Sec. 13. The Court shall cause a notice of the petition, filed under the preceding section, to be
published at the expense of the petitioner, twice in successive issues of the Official Gazette, and
to be posted on the main entrance of the provincial building and of the municipal building of the
municipality or city in which the land is situated at least thirty days prior to the date of hearing. The
court shall likewise cause a copy of the notice to be sent, by registered mail or otherwise,
at the expense of the petitioner, to every person named therein whose address is known, at
least thirty days prior to the date of hearing. Said notice shall state, among other things, the
number of the lost or destroyed certificate of title, if known, the name of the registered owner, the
names of the occupants or persons in possession of the property, the owners of the adjoining
properties and all other interested parties, the location, area and boundaries of the property,
and the date on which all persons having any interest therein must appear and file their
claim or objections to the petition. The petitioner shall, at the hearing, submit proof of the
publication, posting and service of the notice as directed by the court. (Emphases ours.)

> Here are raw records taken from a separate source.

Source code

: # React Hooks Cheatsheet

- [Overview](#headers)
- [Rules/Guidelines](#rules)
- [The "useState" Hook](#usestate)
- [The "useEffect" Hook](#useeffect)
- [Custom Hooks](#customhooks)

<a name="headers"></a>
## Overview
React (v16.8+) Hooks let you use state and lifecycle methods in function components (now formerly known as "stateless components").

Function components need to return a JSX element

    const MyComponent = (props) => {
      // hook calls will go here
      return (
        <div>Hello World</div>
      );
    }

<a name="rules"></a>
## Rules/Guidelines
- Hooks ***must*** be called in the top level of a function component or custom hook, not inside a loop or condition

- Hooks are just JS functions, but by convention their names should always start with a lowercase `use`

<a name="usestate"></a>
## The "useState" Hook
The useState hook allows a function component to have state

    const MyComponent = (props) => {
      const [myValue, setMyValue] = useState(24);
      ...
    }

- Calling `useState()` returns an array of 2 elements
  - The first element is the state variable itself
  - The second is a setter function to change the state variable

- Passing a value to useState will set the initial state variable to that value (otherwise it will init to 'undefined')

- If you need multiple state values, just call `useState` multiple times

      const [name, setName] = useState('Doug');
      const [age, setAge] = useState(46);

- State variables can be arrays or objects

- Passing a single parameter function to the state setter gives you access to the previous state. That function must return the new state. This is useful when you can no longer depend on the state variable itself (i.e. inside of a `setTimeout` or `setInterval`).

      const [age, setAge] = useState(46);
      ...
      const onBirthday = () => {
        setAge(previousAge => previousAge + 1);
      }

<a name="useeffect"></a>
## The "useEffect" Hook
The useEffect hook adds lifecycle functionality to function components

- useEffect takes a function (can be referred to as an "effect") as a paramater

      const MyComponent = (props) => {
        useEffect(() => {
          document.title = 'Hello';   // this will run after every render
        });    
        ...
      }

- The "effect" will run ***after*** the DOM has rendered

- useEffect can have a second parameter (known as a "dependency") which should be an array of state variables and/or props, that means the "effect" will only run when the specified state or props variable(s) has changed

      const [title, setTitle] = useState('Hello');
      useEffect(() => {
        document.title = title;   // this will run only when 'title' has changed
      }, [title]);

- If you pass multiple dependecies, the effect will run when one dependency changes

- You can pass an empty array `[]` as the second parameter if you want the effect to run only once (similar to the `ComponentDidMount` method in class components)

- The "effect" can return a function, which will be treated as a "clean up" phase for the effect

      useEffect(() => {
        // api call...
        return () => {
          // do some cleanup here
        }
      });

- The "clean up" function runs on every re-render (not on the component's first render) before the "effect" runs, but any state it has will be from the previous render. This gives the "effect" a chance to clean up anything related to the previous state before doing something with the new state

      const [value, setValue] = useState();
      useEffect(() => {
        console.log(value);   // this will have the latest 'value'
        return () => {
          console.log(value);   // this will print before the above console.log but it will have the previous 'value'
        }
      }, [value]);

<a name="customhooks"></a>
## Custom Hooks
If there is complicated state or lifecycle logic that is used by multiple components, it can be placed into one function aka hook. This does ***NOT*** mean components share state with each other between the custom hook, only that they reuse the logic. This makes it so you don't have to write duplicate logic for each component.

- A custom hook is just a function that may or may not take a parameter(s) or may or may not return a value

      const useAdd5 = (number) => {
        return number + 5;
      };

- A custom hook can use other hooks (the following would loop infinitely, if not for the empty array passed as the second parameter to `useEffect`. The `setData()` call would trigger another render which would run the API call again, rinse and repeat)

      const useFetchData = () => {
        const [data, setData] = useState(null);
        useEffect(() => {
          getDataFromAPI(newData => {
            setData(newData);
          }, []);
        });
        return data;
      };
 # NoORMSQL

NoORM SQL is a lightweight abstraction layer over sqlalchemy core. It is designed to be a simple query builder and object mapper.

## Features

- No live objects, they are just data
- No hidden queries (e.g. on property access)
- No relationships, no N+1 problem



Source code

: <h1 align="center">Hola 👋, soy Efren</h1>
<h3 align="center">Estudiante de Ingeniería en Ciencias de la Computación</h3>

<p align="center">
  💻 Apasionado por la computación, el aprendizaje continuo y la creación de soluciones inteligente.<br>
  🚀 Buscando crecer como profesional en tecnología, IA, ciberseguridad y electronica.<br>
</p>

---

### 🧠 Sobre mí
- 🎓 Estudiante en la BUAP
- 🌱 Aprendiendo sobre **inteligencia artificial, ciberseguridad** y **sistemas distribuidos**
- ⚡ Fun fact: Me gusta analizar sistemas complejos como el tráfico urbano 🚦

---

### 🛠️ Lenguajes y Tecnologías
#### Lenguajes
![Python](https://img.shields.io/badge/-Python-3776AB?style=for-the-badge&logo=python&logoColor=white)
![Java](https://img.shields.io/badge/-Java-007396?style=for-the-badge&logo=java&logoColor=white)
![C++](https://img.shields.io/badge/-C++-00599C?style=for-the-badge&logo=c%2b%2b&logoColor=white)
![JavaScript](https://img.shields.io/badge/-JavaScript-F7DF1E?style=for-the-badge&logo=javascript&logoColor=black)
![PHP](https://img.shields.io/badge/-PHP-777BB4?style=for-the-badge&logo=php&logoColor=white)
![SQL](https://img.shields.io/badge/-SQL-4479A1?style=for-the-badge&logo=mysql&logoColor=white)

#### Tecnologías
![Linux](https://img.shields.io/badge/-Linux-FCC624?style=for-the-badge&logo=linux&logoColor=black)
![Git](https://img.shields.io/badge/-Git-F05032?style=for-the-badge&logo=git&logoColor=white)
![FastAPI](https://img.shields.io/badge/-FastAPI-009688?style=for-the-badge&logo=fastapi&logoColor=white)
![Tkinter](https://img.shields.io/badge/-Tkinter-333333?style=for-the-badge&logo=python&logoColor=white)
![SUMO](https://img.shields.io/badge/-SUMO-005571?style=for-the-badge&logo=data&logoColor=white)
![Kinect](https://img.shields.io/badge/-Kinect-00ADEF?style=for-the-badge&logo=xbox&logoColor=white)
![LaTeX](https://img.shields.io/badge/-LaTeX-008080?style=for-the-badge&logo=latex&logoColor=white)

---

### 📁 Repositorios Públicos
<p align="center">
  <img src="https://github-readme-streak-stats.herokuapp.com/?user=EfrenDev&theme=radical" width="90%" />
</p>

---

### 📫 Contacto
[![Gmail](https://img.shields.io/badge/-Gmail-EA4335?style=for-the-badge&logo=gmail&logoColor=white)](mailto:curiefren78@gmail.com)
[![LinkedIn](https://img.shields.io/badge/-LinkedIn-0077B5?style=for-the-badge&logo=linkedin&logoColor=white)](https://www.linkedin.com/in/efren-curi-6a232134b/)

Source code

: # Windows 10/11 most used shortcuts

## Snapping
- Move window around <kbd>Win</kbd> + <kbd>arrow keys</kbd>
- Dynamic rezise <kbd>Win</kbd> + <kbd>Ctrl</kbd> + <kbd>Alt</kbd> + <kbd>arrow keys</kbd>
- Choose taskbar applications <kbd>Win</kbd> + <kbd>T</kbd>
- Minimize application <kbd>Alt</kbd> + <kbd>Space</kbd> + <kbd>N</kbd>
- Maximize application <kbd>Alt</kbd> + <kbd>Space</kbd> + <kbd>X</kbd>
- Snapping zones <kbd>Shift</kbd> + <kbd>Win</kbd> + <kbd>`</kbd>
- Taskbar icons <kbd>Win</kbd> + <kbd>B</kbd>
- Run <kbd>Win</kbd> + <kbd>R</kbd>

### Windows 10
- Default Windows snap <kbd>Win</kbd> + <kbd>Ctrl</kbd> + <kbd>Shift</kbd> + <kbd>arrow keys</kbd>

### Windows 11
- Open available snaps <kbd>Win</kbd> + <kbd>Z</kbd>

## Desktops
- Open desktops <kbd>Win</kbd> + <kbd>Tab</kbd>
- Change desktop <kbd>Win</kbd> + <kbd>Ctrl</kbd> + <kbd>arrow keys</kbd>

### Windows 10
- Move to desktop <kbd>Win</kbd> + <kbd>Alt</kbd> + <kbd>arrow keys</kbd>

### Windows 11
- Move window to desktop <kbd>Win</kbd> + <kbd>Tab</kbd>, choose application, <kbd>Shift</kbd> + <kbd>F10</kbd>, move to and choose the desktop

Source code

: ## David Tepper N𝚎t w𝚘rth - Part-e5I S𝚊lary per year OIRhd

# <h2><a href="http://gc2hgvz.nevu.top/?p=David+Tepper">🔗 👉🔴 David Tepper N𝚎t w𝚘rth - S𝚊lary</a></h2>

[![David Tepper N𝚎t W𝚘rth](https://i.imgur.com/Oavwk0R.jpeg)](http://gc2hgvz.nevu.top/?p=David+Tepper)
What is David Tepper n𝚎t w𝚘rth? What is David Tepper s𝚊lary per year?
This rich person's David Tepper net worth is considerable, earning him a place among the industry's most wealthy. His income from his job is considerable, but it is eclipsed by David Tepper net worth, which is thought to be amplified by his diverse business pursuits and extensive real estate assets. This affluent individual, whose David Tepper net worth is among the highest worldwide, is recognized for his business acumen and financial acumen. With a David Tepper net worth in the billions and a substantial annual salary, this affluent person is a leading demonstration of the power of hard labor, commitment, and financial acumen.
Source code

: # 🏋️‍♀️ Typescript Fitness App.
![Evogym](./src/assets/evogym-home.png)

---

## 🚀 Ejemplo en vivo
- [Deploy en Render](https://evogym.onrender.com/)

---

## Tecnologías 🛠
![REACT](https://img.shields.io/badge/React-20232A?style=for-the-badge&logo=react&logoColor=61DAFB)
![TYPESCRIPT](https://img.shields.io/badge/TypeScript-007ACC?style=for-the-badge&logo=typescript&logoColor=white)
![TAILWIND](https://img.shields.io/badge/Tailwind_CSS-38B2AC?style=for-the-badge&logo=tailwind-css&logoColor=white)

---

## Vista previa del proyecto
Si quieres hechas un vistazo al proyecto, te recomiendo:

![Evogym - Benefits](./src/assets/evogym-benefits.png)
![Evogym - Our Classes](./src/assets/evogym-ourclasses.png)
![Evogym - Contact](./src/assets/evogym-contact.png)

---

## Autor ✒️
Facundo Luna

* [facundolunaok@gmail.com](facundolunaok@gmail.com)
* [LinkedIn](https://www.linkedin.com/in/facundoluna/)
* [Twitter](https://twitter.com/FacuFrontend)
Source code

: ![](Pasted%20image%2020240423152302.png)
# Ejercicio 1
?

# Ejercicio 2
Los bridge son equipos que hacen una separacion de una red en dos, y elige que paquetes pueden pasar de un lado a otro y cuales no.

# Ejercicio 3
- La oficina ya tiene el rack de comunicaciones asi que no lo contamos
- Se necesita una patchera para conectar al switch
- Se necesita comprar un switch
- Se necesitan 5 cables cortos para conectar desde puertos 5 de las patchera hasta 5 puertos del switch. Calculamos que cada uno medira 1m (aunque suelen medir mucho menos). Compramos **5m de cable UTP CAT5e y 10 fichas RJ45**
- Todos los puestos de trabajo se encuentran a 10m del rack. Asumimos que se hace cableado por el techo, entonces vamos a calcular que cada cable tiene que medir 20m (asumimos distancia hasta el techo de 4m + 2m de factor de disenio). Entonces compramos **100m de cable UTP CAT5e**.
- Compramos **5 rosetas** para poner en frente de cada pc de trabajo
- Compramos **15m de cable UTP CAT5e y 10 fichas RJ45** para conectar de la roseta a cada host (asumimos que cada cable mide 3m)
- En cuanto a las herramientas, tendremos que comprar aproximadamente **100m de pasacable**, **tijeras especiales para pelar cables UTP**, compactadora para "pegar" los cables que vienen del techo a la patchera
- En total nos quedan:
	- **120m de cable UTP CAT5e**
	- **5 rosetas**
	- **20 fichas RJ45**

Judicial reconstitution of title partakes of a land registration proceeding. Thus, notice of the proceedings
must be given in the manner set forth by the letter of the law. A cursory perusal of the petition for
reconstitution filed by petitioner, clearly reveals that the adjoining property owners were never mentioned
and, hence, not notified. A cursory perusal of the petition for reconstitution filed by petitioner, clearly
reveals that the adjoining property owners were never mentioned and, hence, not notified. Upon
cross- examination by counsel for respondent UP, Atty. Liwliwa Bucu, the clerk of court of Branch
82, declared that aside from the notices sent to the concerned government agencies, the publication
in the Official Gazette and the posting of the Order in several conspicuous public places, no other
notice was sent by the trial court to any party. Respondent UP owns the entirety of the land
surrounding the lot in issue; yet it was not notified of the reconstitution proceedings. It is hornbook
doctrine that defects in the notices required under the law to be sent to interested parties, deprive the court
of jurisdiction.

In sum, RTC, Branch 82 never acquired jurisdiction over the reconstitution proceedings because it failed to
notify the respondent, an adjoining property owner. Its judgment must perforce be declared void.